Copy every line below that contains the word "Carex", with case counting.

> Data to process:
----------
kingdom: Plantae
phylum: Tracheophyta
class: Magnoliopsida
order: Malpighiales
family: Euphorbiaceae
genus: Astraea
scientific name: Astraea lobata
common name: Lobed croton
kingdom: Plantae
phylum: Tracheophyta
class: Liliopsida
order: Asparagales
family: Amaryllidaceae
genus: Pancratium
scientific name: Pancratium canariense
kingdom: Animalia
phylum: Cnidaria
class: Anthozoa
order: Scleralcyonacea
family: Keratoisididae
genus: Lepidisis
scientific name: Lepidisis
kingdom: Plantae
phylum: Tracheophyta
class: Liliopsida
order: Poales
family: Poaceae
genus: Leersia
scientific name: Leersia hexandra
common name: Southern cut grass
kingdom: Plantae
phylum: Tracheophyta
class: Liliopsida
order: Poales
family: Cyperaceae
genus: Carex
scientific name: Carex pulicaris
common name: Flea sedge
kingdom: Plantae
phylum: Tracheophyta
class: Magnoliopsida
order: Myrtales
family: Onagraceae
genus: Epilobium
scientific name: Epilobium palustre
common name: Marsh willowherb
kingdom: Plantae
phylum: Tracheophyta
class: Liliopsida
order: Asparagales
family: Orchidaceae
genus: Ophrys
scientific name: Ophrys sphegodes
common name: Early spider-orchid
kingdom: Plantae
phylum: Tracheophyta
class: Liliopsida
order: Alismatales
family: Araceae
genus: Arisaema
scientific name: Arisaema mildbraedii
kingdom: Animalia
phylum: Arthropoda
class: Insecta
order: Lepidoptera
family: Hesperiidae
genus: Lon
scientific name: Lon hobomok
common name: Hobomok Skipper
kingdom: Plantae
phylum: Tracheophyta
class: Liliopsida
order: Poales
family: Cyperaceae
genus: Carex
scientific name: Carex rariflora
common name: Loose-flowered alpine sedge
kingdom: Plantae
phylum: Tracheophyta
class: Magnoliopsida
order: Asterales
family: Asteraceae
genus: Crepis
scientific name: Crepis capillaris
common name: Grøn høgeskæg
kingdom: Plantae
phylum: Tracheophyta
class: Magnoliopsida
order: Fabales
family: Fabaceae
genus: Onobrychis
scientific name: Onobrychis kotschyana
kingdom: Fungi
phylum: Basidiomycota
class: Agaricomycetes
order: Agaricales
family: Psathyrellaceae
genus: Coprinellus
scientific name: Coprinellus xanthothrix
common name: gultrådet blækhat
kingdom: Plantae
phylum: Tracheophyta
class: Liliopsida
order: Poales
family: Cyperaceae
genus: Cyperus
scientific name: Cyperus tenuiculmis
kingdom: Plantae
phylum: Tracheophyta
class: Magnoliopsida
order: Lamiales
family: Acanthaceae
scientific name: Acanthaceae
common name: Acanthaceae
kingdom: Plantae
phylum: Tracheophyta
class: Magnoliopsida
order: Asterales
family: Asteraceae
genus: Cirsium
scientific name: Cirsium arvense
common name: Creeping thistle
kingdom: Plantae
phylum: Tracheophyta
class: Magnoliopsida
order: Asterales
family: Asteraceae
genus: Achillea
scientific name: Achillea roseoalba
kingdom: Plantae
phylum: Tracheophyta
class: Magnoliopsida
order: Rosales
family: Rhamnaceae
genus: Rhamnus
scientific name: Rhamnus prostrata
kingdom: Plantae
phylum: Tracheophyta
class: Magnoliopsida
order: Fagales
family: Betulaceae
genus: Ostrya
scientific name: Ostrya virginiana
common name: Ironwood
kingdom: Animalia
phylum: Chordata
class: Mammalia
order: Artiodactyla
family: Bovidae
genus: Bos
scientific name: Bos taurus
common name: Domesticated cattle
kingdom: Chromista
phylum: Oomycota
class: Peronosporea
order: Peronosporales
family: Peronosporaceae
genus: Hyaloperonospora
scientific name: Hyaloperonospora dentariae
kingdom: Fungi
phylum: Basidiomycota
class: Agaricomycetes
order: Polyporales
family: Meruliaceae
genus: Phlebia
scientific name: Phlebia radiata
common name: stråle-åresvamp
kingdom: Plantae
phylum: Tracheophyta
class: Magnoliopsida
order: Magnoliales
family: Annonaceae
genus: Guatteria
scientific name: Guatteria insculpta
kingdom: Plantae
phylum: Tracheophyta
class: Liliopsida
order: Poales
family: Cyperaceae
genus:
----------
> Output for this exercise:
genus: Carex
scientific name: Carex pulicaris
genus: Carex
scientific name: Carex rariflora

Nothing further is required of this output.